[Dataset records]
- Opening Delimiter -
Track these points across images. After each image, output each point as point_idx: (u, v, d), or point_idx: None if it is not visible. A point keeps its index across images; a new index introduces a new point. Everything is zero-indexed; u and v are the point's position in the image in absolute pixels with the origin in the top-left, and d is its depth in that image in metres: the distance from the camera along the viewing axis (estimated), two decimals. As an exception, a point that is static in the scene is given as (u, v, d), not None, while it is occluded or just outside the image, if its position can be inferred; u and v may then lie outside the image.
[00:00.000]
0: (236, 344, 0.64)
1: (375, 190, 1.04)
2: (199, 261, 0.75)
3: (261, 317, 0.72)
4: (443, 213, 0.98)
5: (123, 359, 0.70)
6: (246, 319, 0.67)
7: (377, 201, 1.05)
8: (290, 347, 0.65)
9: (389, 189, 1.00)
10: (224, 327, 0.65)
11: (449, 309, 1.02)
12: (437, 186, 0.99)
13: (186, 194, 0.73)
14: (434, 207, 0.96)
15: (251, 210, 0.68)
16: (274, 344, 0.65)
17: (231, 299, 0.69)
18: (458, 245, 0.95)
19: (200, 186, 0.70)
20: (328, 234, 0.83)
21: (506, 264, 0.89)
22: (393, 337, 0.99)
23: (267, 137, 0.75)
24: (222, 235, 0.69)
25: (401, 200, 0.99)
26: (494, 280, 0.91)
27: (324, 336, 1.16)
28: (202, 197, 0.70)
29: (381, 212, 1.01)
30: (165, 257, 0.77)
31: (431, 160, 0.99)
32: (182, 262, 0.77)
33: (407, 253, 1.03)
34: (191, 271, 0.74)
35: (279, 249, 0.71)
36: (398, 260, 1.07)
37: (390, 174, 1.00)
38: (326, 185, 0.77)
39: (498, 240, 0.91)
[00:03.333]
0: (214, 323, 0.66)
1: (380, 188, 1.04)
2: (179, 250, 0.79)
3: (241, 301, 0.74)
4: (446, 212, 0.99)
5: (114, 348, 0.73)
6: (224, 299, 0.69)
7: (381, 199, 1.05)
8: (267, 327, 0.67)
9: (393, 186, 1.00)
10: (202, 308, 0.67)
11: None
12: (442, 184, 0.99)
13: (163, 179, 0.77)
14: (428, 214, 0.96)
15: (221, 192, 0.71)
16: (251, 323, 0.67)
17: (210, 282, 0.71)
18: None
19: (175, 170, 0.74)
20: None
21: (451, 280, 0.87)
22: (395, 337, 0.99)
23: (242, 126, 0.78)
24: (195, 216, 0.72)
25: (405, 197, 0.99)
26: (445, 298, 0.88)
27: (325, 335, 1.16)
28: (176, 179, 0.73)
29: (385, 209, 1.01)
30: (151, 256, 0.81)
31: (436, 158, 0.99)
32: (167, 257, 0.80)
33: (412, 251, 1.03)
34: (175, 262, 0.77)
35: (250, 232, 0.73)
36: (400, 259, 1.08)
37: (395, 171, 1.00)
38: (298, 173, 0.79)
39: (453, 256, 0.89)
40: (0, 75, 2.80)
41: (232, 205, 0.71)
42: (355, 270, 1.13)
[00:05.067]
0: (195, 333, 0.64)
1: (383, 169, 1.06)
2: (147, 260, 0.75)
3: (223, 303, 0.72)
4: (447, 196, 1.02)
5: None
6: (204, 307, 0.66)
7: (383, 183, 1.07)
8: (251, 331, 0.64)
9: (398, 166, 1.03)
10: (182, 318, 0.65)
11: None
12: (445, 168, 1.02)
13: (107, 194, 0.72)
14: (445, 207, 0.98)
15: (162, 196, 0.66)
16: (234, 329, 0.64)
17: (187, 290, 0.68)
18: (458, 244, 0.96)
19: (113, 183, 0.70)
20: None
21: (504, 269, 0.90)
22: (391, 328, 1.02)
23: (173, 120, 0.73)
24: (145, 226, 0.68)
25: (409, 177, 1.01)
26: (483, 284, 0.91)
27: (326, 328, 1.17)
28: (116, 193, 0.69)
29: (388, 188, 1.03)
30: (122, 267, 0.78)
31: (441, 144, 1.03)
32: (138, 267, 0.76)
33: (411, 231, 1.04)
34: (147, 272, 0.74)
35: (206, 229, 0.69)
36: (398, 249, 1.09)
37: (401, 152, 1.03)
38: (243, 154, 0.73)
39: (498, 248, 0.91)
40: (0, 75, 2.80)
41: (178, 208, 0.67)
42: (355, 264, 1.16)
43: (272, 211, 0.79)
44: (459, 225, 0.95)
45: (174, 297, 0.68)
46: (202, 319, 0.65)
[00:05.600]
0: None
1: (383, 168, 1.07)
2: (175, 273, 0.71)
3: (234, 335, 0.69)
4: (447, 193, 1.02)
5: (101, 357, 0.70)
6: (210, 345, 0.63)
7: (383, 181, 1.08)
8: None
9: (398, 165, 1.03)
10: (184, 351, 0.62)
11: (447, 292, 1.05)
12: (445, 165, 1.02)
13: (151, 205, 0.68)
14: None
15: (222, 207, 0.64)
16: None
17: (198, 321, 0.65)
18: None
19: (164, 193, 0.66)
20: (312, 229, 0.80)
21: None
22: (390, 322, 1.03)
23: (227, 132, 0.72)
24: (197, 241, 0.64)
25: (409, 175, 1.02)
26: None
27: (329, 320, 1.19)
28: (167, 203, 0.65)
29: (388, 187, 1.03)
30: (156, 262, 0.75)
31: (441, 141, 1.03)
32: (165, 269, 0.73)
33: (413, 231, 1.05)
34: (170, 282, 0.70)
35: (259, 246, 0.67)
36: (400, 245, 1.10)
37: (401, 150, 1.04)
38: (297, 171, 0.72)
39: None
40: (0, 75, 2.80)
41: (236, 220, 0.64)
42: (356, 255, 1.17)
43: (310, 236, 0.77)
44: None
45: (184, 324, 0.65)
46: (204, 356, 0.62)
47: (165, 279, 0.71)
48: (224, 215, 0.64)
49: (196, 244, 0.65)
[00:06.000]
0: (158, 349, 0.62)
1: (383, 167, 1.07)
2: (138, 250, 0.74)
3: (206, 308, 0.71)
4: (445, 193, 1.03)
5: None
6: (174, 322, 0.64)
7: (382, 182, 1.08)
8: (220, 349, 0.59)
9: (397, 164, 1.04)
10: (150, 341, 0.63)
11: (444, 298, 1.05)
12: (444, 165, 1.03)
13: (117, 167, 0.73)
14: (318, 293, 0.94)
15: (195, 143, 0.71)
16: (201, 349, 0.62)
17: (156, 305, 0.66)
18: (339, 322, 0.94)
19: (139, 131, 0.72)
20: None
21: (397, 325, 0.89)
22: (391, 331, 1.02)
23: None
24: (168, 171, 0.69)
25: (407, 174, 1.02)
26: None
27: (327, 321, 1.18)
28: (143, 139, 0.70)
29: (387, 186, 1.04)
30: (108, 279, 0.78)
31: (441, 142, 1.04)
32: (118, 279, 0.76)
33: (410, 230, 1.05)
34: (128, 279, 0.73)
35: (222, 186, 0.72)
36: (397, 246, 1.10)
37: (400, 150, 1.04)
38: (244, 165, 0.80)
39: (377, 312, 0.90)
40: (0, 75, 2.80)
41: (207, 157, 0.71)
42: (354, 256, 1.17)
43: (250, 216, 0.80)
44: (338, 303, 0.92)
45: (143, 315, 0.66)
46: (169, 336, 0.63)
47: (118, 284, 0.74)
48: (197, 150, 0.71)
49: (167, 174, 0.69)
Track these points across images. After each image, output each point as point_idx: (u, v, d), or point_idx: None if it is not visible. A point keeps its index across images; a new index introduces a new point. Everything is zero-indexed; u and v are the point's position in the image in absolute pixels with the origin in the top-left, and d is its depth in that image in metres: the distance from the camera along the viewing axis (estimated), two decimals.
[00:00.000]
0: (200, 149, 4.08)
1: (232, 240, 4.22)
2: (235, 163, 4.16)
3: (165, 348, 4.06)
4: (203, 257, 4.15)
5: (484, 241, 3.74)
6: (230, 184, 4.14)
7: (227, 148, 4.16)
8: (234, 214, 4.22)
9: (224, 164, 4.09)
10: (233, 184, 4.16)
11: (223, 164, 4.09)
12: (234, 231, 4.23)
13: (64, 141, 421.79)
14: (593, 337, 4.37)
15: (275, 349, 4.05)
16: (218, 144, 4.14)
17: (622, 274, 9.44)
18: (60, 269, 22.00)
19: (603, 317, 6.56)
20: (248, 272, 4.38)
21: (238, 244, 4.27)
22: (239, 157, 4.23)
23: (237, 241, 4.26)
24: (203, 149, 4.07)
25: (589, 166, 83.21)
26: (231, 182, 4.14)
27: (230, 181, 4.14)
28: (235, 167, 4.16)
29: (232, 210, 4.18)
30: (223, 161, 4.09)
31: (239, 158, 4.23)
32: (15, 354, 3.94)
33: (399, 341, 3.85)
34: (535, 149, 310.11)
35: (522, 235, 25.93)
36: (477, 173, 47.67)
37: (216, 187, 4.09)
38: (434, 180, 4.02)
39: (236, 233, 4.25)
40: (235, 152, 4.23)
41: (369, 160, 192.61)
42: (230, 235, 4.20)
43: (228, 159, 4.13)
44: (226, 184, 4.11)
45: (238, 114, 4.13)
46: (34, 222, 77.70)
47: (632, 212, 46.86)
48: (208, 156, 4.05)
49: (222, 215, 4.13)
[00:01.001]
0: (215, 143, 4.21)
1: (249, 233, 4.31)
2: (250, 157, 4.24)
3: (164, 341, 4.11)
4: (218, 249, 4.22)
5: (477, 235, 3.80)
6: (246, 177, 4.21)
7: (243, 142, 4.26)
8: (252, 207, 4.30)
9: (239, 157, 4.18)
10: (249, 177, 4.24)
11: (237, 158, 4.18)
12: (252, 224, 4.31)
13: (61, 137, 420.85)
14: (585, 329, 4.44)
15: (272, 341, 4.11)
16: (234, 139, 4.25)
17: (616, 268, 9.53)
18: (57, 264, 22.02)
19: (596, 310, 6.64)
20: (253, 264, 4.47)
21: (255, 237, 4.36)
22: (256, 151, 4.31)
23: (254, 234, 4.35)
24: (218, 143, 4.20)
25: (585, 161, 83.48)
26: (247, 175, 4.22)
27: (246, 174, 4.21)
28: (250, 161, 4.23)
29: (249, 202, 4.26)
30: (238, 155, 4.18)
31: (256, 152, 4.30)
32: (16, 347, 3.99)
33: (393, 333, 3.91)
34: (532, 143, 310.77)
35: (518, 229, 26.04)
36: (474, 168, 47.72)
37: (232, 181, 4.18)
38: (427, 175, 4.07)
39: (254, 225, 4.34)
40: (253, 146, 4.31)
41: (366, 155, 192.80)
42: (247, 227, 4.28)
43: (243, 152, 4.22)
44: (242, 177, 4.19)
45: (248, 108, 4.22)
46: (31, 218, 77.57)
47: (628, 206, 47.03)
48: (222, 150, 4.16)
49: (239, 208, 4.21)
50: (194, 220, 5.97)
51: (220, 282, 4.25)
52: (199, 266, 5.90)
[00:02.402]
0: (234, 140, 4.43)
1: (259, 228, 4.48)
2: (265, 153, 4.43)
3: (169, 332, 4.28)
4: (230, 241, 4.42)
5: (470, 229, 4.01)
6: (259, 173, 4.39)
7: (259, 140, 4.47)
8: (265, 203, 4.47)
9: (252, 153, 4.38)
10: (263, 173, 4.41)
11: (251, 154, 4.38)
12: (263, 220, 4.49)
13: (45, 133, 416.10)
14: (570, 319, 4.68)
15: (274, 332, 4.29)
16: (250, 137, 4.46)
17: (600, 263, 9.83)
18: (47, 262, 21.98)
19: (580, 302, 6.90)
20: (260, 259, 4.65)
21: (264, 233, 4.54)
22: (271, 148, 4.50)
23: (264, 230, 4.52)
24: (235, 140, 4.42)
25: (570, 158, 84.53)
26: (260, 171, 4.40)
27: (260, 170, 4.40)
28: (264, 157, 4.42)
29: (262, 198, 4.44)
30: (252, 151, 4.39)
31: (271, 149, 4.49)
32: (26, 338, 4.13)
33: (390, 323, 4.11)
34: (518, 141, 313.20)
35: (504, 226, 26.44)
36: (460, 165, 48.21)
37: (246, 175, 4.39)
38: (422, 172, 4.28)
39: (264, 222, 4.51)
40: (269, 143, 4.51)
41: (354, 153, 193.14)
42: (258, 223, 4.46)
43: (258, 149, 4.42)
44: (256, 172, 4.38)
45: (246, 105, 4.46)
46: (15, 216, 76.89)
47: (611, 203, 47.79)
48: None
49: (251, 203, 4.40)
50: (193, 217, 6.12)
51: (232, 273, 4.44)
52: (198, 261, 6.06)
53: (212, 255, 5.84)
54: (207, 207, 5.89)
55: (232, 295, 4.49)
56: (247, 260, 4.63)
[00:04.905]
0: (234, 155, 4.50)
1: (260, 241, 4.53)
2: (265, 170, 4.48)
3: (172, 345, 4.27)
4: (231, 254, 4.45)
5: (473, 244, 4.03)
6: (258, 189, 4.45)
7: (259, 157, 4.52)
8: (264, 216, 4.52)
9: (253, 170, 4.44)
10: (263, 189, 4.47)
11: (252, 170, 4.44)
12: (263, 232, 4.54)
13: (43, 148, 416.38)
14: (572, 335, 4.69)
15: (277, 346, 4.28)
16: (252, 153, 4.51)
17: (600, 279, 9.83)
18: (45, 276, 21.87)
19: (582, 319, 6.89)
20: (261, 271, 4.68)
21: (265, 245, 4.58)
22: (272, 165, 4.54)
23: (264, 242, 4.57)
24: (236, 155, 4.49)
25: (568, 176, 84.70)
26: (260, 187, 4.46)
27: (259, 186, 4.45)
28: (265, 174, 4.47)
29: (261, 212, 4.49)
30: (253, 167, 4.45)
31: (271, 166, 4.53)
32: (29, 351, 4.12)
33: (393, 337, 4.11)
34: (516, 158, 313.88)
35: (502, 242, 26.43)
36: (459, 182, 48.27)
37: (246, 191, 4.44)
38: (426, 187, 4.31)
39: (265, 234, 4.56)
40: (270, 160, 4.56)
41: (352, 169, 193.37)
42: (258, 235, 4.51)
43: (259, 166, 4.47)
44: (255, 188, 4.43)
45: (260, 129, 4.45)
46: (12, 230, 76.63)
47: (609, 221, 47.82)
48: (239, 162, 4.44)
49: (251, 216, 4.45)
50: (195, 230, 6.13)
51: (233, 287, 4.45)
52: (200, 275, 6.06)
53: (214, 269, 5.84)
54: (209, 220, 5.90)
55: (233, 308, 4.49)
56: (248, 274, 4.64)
- Closing Delimiter -
:: Action item ::
Search the data above for the word "Track" and show every line that has it.

:: Solution to the exercise ::
Track these points across images. After each image, output each point as point_idx: (u, v, d), or point_idx: None if it is not visible. A point keeps its index across images; a new index introduces a new point. Everything is zero-indexed; u and v are the point's position in the image in absolute pixels with the origin in the top-left, and d is its depth in that image in metres: the distance from the camera along the viewing axis (estimated), two decimals. As an exception, a point that is static in the scene is given as (u, v, d), not None, while it is occluded or just outside the image, if its position can be inferred; u and v may then lie outside the image.
Track these points across images. After each image, output each point as point_idx: (u, v, d), or point_idx: None if it is not visible. A point keeps its index across images; a new index introduces a new point. Everything is zero-indexed; u and v are the point's position in the image in absolute pixels with the origin in the top-left, and d is its depth in that image in metres: the distance from the camera along the viewing axis (estimated), two decimals.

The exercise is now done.